:: WORK INSTRUCTIONS ::
Starting at the line that has "[electron]: https://electron.atom.io" and stopping after the line that has "[#163][], [#191][], [#192][]", reproduce the listing below exactly; omit everything else.
_ _ _ _ _ _ _
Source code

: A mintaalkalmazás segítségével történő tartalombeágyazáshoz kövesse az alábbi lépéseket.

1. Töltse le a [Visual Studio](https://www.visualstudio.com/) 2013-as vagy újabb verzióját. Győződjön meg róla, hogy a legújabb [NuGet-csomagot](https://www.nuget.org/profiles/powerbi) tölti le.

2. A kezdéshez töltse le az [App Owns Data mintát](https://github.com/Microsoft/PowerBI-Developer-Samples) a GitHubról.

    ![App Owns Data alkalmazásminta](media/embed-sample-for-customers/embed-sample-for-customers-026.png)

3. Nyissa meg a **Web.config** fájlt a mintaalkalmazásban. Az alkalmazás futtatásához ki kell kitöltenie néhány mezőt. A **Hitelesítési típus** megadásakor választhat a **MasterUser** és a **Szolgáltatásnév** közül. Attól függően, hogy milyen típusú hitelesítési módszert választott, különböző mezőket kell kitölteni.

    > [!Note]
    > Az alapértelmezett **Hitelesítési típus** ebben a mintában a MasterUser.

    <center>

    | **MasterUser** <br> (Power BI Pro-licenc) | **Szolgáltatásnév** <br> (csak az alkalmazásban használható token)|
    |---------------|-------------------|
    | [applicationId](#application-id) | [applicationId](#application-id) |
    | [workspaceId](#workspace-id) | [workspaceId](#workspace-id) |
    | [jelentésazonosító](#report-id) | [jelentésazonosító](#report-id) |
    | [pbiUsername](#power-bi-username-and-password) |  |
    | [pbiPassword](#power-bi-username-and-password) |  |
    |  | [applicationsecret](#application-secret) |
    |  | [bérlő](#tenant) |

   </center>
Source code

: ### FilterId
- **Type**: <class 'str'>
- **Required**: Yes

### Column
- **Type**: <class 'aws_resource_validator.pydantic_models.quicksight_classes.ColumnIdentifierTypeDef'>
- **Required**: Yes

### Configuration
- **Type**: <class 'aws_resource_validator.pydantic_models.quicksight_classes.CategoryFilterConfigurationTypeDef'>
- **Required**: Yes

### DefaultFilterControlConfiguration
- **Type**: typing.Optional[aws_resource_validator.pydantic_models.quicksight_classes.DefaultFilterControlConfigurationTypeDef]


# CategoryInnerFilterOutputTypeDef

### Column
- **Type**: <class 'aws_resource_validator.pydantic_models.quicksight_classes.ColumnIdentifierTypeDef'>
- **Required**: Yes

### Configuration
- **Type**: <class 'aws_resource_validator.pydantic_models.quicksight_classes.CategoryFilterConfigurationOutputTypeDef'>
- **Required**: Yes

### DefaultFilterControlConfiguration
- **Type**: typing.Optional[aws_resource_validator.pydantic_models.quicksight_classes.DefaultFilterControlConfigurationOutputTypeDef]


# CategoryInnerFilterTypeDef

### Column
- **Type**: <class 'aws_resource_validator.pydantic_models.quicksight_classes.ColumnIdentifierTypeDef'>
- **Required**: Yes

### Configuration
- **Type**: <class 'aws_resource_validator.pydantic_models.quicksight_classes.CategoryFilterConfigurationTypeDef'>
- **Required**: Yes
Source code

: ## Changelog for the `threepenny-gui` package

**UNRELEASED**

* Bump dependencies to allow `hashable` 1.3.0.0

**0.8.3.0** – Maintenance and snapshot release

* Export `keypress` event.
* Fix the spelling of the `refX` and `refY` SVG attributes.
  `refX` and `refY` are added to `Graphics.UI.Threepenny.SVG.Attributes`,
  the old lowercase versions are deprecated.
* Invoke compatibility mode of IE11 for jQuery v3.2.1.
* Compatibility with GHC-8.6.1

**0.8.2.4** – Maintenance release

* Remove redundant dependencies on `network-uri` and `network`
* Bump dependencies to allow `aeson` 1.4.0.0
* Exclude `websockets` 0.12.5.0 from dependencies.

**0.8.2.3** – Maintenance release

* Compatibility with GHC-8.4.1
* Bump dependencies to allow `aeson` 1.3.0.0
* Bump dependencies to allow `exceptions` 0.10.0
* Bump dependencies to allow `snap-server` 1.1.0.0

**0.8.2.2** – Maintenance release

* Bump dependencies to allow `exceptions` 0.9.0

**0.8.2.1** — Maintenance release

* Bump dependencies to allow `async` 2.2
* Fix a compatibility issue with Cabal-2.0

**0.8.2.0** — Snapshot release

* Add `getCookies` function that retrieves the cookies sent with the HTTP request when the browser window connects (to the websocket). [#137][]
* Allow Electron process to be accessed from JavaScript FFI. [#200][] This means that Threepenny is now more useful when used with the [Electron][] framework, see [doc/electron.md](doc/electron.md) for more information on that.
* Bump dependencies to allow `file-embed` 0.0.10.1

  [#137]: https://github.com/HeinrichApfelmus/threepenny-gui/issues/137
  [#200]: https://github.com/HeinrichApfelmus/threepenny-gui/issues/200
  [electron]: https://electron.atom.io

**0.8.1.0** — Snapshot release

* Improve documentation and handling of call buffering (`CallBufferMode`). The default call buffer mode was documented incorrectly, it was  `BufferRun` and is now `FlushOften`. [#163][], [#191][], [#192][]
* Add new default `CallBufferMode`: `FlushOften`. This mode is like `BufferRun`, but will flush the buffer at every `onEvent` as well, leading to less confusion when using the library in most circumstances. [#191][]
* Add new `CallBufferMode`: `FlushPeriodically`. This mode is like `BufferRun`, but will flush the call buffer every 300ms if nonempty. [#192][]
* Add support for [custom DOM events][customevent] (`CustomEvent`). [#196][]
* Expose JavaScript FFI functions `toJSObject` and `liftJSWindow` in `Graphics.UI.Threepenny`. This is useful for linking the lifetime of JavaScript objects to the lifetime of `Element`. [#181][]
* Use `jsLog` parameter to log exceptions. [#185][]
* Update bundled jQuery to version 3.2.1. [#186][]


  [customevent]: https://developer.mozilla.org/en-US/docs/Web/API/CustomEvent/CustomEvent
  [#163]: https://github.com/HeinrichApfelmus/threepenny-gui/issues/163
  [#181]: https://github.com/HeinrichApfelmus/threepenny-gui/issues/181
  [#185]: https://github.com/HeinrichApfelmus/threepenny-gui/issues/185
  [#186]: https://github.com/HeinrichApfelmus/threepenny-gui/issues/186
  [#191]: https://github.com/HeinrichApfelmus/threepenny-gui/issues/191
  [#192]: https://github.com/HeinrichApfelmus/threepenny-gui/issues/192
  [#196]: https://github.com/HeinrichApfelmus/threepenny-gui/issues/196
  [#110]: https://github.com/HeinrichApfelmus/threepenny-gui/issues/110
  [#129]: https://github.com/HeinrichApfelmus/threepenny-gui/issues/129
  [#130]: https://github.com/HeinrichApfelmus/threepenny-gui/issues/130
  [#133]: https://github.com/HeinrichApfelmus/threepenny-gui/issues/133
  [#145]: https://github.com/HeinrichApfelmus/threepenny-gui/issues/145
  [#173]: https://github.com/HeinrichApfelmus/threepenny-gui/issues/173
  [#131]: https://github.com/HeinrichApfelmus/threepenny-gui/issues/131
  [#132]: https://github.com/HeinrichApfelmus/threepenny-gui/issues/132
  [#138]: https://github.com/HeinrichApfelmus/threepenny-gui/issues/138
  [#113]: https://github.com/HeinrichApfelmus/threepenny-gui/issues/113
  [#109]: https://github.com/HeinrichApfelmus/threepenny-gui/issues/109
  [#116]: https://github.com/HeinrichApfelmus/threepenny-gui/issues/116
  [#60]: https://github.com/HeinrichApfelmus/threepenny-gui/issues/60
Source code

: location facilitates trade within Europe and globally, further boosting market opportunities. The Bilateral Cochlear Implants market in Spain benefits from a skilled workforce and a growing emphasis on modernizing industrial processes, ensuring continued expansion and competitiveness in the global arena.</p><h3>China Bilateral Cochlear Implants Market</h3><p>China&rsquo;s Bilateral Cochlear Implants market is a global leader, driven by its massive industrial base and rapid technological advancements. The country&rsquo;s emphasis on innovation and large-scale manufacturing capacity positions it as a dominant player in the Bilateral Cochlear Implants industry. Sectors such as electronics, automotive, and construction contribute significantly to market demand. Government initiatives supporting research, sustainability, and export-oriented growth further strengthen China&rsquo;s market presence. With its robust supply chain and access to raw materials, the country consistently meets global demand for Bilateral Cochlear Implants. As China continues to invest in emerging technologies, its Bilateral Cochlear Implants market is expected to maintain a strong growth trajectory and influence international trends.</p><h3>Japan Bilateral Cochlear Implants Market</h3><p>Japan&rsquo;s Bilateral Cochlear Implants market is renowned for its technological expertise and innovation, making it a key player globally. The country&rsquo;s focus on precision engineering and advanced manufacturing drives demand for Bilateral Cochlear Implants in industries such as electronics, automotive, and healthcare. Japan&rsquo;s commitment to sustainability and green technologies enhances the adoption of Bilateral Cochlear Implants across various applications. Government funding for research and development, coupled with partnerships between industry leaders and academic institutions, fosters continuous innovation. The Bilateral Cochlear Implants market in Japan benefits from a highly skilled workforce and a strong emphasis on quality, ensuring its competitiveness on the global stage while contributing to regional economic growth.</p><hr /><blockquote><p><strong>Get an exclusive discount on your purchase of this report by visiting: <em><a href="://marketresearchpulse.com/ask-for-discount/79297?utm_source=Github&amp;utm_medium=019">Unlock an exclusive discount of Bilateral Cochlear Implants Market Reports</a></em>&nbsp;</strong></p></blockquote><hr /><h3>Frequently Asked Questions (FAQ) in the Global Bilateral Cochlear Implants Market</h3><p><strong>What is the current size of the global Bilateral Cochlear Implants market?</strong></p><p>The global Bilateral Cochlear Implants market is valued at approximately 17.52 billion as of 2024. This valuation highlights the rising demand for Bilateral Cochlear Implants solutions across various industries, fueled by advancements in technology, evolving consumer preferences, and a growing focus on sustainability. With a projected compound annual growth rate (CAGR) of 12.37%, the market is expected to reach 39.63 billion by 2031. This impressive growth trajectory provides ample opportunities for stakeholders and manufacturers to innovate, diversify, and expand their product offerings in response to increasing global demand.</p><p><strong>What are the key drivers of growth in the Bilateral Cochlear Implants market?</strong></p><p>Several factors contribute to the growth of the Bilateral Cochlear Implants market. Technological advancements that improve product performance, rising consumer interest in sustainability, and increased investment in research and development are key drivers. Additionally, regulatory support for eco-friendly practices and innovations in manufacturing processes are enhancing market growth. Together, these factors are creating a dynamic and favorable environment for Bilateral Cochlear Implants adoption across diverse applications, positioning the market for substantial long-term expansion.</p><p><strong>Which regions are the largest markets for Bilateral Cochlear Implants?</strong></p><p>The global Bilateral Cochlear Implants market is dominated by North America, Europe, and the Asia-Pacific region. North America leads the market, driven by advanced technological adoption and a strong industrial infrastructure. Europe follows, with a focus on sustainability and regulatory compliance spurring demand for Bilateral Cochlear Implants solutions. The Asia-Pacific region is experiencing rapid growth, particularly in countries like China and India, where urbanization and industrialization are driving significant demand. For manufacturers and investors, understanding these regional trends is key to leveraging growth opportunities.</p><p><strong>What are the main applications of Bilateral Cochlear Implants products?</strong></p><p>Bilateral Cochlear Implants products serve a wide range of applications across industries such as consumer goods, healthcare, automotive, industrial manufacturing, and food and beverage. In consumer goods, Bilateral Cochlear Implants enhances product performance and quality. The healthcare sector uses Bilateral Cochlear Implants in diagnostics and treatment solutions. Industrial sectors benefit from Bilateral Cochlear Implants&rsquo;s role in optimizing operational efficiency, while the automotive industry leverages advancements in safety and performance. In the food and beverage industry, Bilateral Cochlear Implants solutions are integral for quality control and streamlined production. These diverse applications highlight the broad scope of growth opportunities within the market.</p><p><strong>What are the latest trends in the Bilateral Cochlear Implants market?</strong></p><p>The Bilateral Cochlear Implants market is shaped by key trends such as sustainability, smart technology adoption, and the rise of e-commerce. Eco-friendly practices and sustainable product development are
_ _ _ _ _ _ _
:: FINAL ANSWER ::
  [electron]: https://electron.atom.io

**0.8.1.0** — Snapshot release

* Improve documentation and handling of call buffering (`CallBufferMode`). The default call buffer mode was documented incorrectly, it was  `BufferRun` and is now `FlushOften`. [#163][], [#191][], [#192][]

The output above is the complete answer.